Given that big chuck of code, the usage is fairly simple. Take the following, which logs stdout, stderr and both of the outputs into three different files. Whilst outputting the output to stdout and stderr live.

if __name__ == '__main__':
    import sys
    import tempfile

    with tempfile.TemporaryFile() as fout,\
         tempfile.TemporaryFile() as ferr,\
         tempfile.TemporaryFile() as fboth:
        process = popen_call(
            ['python', 'test.py'],
            stdout=(sys.stdout.buffer, fout, fboth),
            stderr=(sys.stderr.buffer, ferr, fboth),
        )
        process.wait()
        print('\n\noriginal')
        print(fboth.read().decode('utf-8'))
        print('\nstd.out')
        print(fout.read().decode('utf-8'))
        print('\nstd.err')
        print(ferr.read().decode('utf-8'), end='')

test.py

import sys
import random
import time

random.seed(42401)

for _ in range(10):
    f = random.choice([sys.stdout, sys.stderr])
    word = random.sample('Hello World!', random.randrange(1, 12))
    f.write(''.join(word) + '\n')
    f.flush()
    time.sleep(random.randrange(3))

Code tested on Python 3.7.2 only.

Answer 1

Reconsidering valid/feasible "sinks"

When reasoning about the crucial idea and recalling the origin Unix tee command the obvious conclusion that comes out is that Sinks item should actually be I/O stream (wheather binary, text or buffered stream or OS-level file object) or optionally, queue.Queue instance. All other types are in-actual/invalid in such context.
Thus, it's reasonable to validate the input sequences (out, err) if they implementing the main sub-classes of basic io.IOBAse interface or queue.Queue class at the very start on constructing Sinks instance.
That will allow to eliminate noisy repetitive checks like if hasattr(sink, 'flush'), hasattr(sink, 'seek'), hasattr(sink, 'write') - assuming that "sinks" items are instances derived from any of (io.RawIOBase, io.BufferedIOBase, io.TextIOBase) which already implement flush/seek/write behavior.
With that in mind, I'd add the respective static methods to Sinks class:

@staticmethod
def _validate_sinks(sinks: Sequence[Any]):
    for sink in sinks:
        if not isinstance(sink, (io.RawIOBase, io.BufferedIOBase, io.TextIOBase, queue.Queue)):
            raise TypeError(f'Type `{type(sink)}` is not valid sink type')

@staticmethod
def is_iostream(sink):
    return isinstance(sink, (io.RawIOBase, io.BufferedIOBase, io.TextIOBase))

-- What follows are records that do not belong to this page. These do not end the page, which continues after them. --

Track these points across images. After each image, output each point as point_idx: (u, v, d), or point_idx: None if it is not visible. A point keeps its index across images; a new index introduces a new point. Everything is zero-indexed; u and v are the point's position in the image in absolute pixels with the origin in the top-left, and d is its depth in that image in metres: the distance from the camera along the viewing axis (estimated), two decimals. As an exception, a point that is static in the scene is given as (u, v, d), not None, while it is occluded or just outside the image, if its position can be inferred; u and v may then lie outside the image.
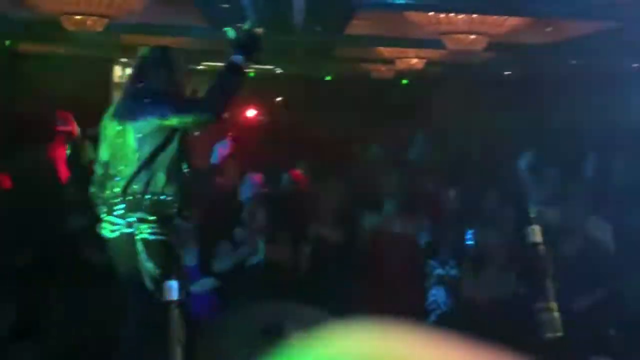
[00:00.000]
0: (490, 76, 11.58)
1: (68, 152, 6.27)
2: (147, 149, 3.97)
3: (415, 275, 5.77)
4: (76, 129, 6.52)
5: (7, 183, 6.09)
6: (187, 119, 3.97)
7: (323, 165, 7.19)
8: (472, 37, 8.82)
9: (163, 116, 3.92)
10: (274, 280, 5.58)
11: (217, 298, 5.69)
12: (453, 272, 5.96)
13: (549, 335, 2.00)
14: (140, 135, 3.99)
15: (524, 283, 2.11)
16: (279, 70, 16.69)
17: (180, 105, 3.99)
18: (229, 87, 4.01)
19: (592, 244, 5.87)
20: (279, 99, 18.25)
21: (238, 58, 4.07)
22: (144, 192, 3.94)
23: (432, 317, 5.96)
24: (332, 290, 5.49)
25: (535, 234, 2.13)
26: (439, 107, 11.43)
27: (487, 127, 9.93)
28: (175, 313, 2.12)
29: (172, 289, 2.17)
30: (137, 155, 3.98)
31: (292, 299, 5.31)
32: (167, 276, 2.27)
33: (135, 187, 3.97)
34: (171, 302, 2.17)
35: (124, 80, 17.41)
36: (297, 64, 14.66)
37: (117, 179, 4.05)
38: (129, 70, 17.14)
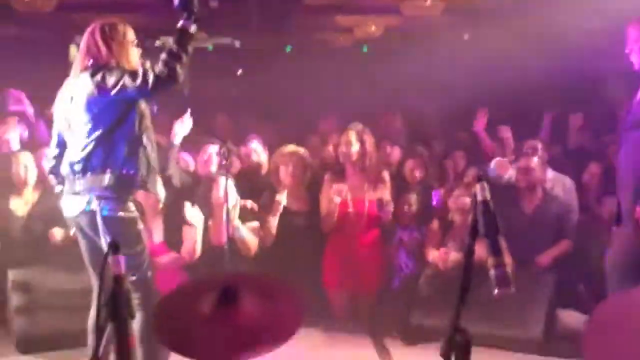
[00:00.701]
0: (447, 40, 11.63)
1: (22, 132, 6.21)
2: (104, 123, 3.97)
3: (378, 239, 5.84)
4: (29, 109, 6.46)
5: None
6: (151, 94, 3.98)
7: (282, 136, 7.23)
8: (428, 2, 8.88)
9: (128, 99, 3.93)
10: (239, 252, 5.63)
11: (185, 273, 5.72)
12: (415, 234, 6.05)
13: (500, 290, 2.08)
14: (95, 109, 3.99)
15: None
16: (237, 43, 16.60)
17: (142, 84, 3.98)
18: (181, 52, 4.03)
19: (552, 199, 6.00)
20: (239, 71, 18.19)
21: (183, 22, 4.11)
22: (103, 168, 3.94)
23: (396, 281, 6.06)
24: (296, 261, 5.56)
25: (484, 190, 2.19)
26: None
27: (447, 89, 10.02)
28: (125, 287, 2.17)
29: (119, 264, 2.20)
30: (94, 129, 3.98)
31: (254, 269, 5.39)
32: (116, 250, 2.30)
33: (94, 162, 3.97)
34: (119, 276, 2.21)
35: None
36: (255, 36, 14.55)
37: (75, 155, 4.04)
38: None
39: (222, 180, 5.44)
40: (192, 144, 6.41)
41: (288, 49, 18.40)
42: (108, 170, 3.99)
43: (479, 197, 2.24)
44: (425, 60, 11.74)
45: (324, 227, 5.80)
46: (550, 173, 6.40)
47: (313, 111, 10.14)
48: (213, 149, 6.21)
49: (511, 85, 9.37)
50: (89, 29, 4.27)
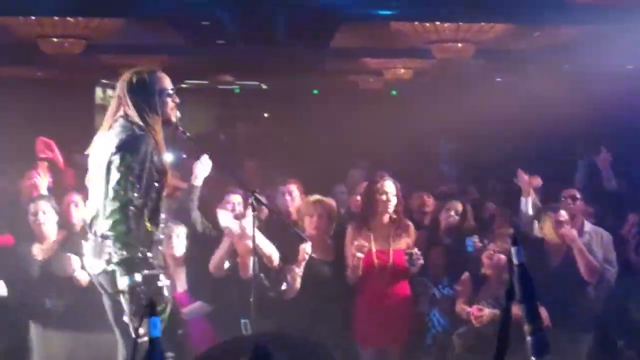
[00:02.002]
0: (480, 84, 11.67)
1: (48, 180, 6.28)
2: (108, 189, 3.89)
3: (407, 292, 5.78)
4: (59, 157, 6.53)
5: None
6: None
7: (312, 182, 7.24)
8: (460, 45, 8.92)
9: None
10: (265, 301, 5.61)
11: (209, 322, 5.70)
12: (446, 290, 5.98)
13: (538, 358, 2.05)
14: (106, 169, 3.91)
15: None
16: (264, 86, 16.79)
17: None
18: None
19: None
20: (266, 114, 18.37)
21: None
22: (106, 237, 3.87)
23: (428, 339, 5.98)
24: (323, 313, 5.52)
25: (520, 253, 2.17)
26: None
27: (479, 134, 10.02)
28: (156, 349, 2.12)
29: (152, 325, 2.18)
30: (103, 190, 3.89)
31: (281, 322, 5.35)
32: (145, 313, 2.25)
33: (98, 230, 3.90)
34: (154, 339, 2.18)
35: (105, 103, 17.56)
36: (282, 79, 14.74)
37: (87, 216, 4.02)
38: (110, 92, 17.31)
39: (248, 230, 5.44)
40: (219, 193, 6.42)
41: (315, 91, 18.62)
42: (112, 238, 3.89)
43: (515, 261, 2.21)
44: (457, 104, 11.78)
45: (350, 279, 5.77)
46: (588, 226, 6.31)
47: (340, 157, 10.17)
48: (236, 199, 6.22)
49: (545, 130, 9.35)
50: (122, 77, 4.10)
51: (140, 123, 3.88)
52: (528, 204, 6.17)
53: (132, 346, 3.75)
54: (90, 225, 3.95)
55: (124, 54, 11.67)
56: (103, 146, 3.91)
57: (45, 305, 5.50)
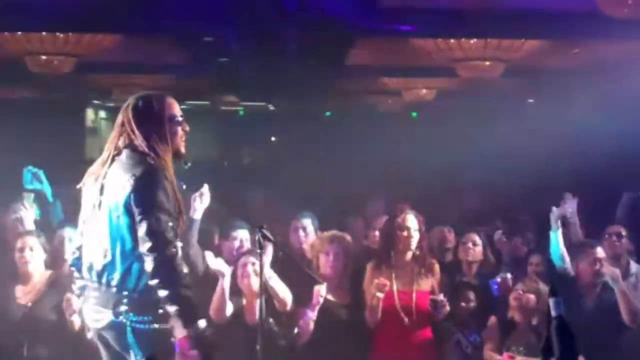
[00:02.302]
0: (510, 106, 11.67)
1: (37, 213, 6.28)
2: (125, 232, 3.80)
3: (431, 338, 5.74)
4: (48, 189, 6.52)
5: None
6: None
7: (326, 215, 7.22)
8: (487, 63, 8.94)
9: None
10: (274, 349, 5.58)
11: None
12: (473, 337, 5.92)
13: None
14: (117, 213, 3.84)
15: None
16: (271, 107, 16.85)
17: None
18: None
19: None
20: (273, 139, 18.43)
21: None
22: (121, 285, 3.83)
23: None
24: (338, 358, 5.49)
25: (559, 305, 2.14)
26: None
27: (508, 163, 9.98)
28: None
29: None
30: (118, 233, 3.83)
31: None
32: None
33: (111, 277, 3.85)
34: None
35: (98, 126, 17.65)
36: (292, 100, 14.80)
37: (93, 261, 3.92)
38: (103, 114, 17.41)
39: (254, 268, 5.42)
40: (223, 228, 6.40)
41: (328, 113, 18.65)
42: (131, 278, 3.84)
43: (553, 313, 2.18)
44: (484, 128, 11.76)
45: (368, 322, 5.74)
46: (635, 267, 6.26)
47: (356, 187, 10.14)
48: (243, 234, 6.20)
49: (584, 158, 9.30)
50: (127, 102, 4.02)
51: (151, 154, 3.77)
52: (560, 239, 6.11)
53: None
54: (100, 273, 3.84)
55: (118, 73, 11.77)
56: (110, 182, 3.81)
57: (27, 355, 5.47)
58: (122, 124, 3.87)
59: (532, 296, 5.45)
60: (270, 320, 5.37)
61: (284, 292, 5.42)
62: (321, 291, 5.51)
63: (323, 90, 13.11)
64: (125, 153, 3.79)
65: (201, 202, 5.49)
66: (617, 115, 8.80)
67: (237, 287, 5.58)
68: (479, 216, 8.51)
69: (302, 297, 5.65)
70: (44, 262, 5.62)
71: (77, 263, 4.01)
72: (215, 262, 5.30)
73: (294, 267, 5.43)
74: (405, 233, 5.64)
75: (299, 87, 12.46)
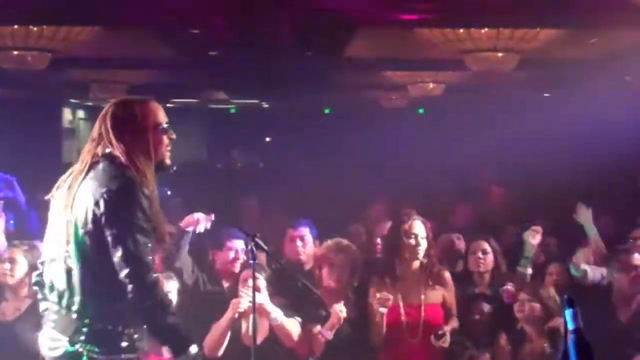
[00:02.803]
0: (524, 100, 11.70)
1: (11, 222, 6.31)
2: (99, 247, 3.72)
3: (440, 355, 5.76)
4: (20, 197, 6.55)
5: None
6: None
7: (325, 221, 7.24)
8: (500, 55, 8.96)
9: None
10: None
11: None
12: (489, 351, 5.94)
13: None
14: (86, 229, 3.77)
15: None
16: (265, 105, 16.89)
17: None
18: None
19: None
20: (268, 139, 18.46)
21: None
22: (82, 311, 3.76)
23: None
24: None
25: (576, 316, 2.16)
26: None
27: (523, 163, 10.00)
28: None
29: None
30: (78, 256, 3.75)
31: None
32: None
33: (71, 301, 3.77)
34: None
35: (76, 127, 17.64)
36: (287, 96, 14.83)
37: (55, 281, 3.86)
38: (81, 114, 17.42)
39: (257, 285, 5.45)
40: (214, 238, 6.41)
41: (327, 111, 18.66)
42: (95, 304, 3.74)
43: (570, 326, 2.20)
44: (496, 125, 11.78)
45: (372, 340, 5.76)
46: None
47: (357, 190, 10.16)
48: (239, 244, 6.20)
49: (604, 156, 9.32)
50: (106, 109, 3.95)
51: (131, 167, 3.69)
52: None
53: None
54: (61, 295, 3.79)
55: (97, 69, 11.79)
56: (82, 195, 3.76)
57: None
58: (100, 134, 3.77)
59: (536, 305, 5.49)
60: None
61: (290, 326, 5.45)
62: (342, 311, 5.55)
63: (321, 85, 13.14)
64: (102, 164, 3.71)
65: (197, 225, 5.52)
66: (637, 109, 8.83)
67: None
68: (492, 222, 8.53)
69: (307, 313, 5.68)
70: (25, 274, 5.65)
71: (40, 281, 3.92)
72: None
73: (290, 279, 5.45)
74: (412, 241, 5.65)
75: (295, 82, 12.50)
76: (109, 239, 3.58)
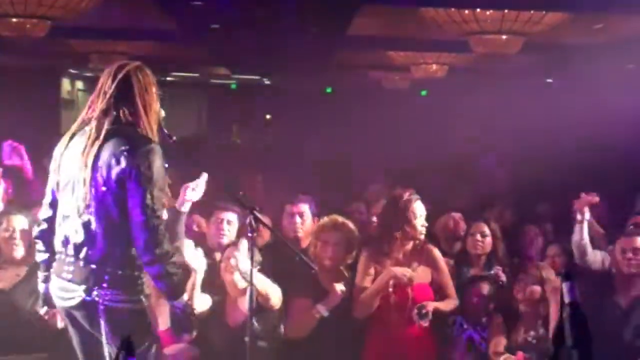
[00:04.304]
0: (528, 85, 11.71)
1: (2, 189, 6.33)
2: (116, 203, 3.93)
3: (430, 333, 5.79)
4: (28, 165, 6.58)
5: None
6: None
7: (325, 199, 7.27)
8: (504, 37, 8.96)
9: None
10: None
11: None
12: (486, 333, 5.98)
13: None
14: (107, 187, 3.94)
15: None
16: (267, 81, 16.87)
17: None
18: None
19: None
20: (268, 116, 18.46)
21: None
22: (102, 262, 3.94)
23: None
24: (332, 354, 5.55)
25: (573, 289, 2.19)
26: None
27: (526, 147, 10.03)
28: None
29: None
30: (101, 205, 3.92)
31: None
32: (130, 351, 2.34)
33: (90, 253, 3.95)
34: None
35: (74, 98, 17.62)
36: (289, 74, 14.82)
37: (69, 234, 4.02)
38: (80, 85, 17.39)
39: (234, 258, 5.47)
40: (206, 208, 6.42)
41: (329, 90, 18.65)
42: (115, 253, 3.96)
43: (567, 299, 2.22)
44: (499, 108, 11.80)
45: (356, 313, 5.75)
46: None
47: (358, 169, 10.19)
48: (227, 216, 6.20)
49: (605, 142, 9.35)
50: (108, 70, 4.13)
51: (147, 129, 3.97)
52: (583, 231, 6.16)
53: None
54: (79, 248, 3.96)
55: (97, 39, 11.77)
56: (104, 157, 3.91)
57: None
58: (103, 92, 3.95)
59: (536, 287, 5.55)
60: (254, 320, 5.44)
61: (268, 287, 5.46)
62: (342, 290, 5.58)
63: (324, 63, 13.13)
64: (123, 128, 3.92)
65: (193, 194, 5.43)
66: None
67: (219, 282, 5.63)
68: (491, 204, 8.56)
69: (300, 288, 5.71)
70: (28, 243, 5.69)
71: (43, 235, 4.13)
72: (192, 255, 5.30)
73: (286, 253, 5.47)
74: (411, 220, 5.67)
75: (298, 59, 12.49)
76: (130, 193, 3.86)
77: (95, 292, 3.91)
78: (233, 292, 5.50)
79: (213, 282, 5.60)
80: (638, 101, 8.72)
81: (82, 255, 3.94)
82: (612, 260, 5.97)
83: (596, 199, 6.17)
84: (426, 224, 5.70)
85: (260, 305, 5.45)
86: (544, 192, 8.96)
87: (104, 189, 3.89)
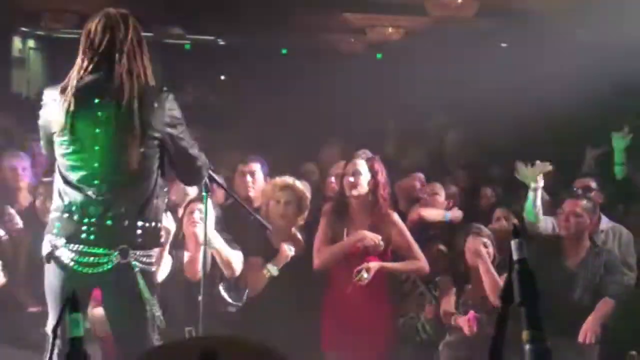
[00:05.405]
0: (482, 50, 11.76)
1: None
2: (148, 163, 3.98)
3: (385, 293, 5.86)
4: None
5: None
6: None
7: (278, 160, 7.29)
8: (460, 0, 8.99)
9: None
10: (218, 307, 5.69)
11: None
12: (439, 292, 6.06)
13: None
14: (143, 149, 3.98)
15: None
16: (221, 42, 16.74)
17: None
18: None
19: (601, 252, 6.02)
20: (222, 77, 18.35)
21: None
22: (136, 218, 3.93)
23: (410, 349, 6.07)
24: (287, 316, 5.59)
25: (521, 246, 2.23)
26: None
27: (477, 109, 10.10)
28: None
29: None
30: (124, 163, 3.93)
31: (236, 328, 5.41)
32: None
33: (124, 210, 3.91)
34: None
35: (26, 56, 17.38)
36: (244, 34, 14.72)
37: (97, 196, 3.93)
38: (31, 43, 17.14)
39: (197, 212, 5.49)
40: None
41: (284, 51, 18.57)
42: (141, 221, 3.93)
43: (515, 256, 2.26)
44: (453, 72, 11.83)
45: (315, 264, 5.79)
46: (605, 222, 6.42)
47: (311, 132, 10.19)
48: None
49: (554, 107, 9.46)
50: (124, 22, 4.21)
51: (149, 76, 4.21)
52: (537, 196, 6.24)
53: None
54: (107, 210, 3.91)
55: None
56: (136, 106, 3.96)
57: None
58: (119, 43, 4.12)
59: (481, 245, 5.66)
60: (221, 286, 5.48)
61: (230, 254, 5.49)
62: (290, 249, 5.63)
63: (278, 24, 13.05)
64: (146, 88, 4.10)
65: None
66: (592, 59, 8.91)
67: (180, 238, 5.64)
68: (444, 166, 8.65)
69: (252, 247, 5.74)
70: None
71: (60, 208, 3.99)
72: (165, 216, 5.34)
73: (241, 213, 5.50)
74: (352, 179, 5.68)
75: (252, 20, 12.40)
76: (175, 133, 4.11)
77: (131, 253, 3.91)
78: (194, 247, 5.52)
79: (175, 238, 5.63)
80: (585, 65, 8.79)
81: (110, 214, 3.91)
82: (558, 223, 6.09)
83: (549, 167, 6.27)
84: (363, 182, 5.70)
85: (221, 271, 5.50)
86: (496, 155, 9.07)
87: (131, 145, 3.91)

Now, the Sinks.__new__ method would look as (also see how redundant set reassignment optimized):

def __new__(cls, out: Sequence[Any], err: Sequence[Any]):
    """Create new sinks."""
    # Validating I/O streams
    if out:
        Sinks._validate_sinks(out)
    if err:
        Sinks._validate_sinks(err)

    both: Tuple[Any, ...] = ()
    if out and err:
        _out = set(out)
        _err = set(err)
        out = tuple(_out - _err)
        err = tuple(_err - _out)
        both = tuple(_out & _err)
    return _Sinks.__new__(cls, out, err, both)

Before posting optimized flush, reset_head and _to_callback methods - here are some subtle issues:

• reset_head method.
  When running your approach "as is" I got OSError: [Errno 29] Illegal seek at the end.
  Some raw binary stream may not be seeakable.

  If False, seek(), tell() and truncate() will raise OSError.

  Therefore, let's capture 2 exceptions there except (io.UnsupportedOperation, OSError) as ex: (see the restructured method version below)

• _to_callback method.
  The method is simplified due to preliminary initial validation.

---

Considering the above issues and some other minor but redundant moments/conditions like if sinks is None: continue, for sink in sinks or []: the mentioned 3 methods would look as below:

def flush(self) -> None:
    """Flush all sinks."""
    for sinks in filter(Sinks.is_iostream, self):
        for sink in sinks:
            sink.flush()

def reset_head(self) -> None:
    """Reset the head of all sinks."""
    for sinks in filter(Sinks.is_iostream, self):
        for sink in sinks:
            try:
                sink.seek(0)
            except (io.UnsupportedOperation, OSError) as ex:
                print(sink, sink.seekable(), ex)
                pass

@staticmethod
def _to_callback(
        sinks: Optional[List[Any]],
        flush: bool = True,
) -> Optional[Tuple[TSink, ...]]:
    """Convert sinks to a callback."""
    if sinks is None:
        return None
    callbacks: List[TSink] = []
    for sink in sinks:
        if isinstance(sink, queue.Queue):
            callbacks.append(sink.put)
        elif Sinks.is_iostream(sink):
            callbacks.append(_flushed_write(sink) if flush else sink.write)
    return tuple(callbacks)

---

Sample running (output):

doWlloHer
HlWd
lHl o!lreo
!
oWd H
lHlWd
delWlHlor
 olrdl!He
HolWlloe
!l


original
doWlloHer
HlWd
lHl o!lreo
!
oWd H
lHlWd
delWlHlor
 olrdl!He
HolWlloe
!l


std.out
lHl o!lreo
!
oWd H
lHlWd
!l


std.err
doWlloHer
HlWd
delWlHlor
 olrdl!He
HolWlloe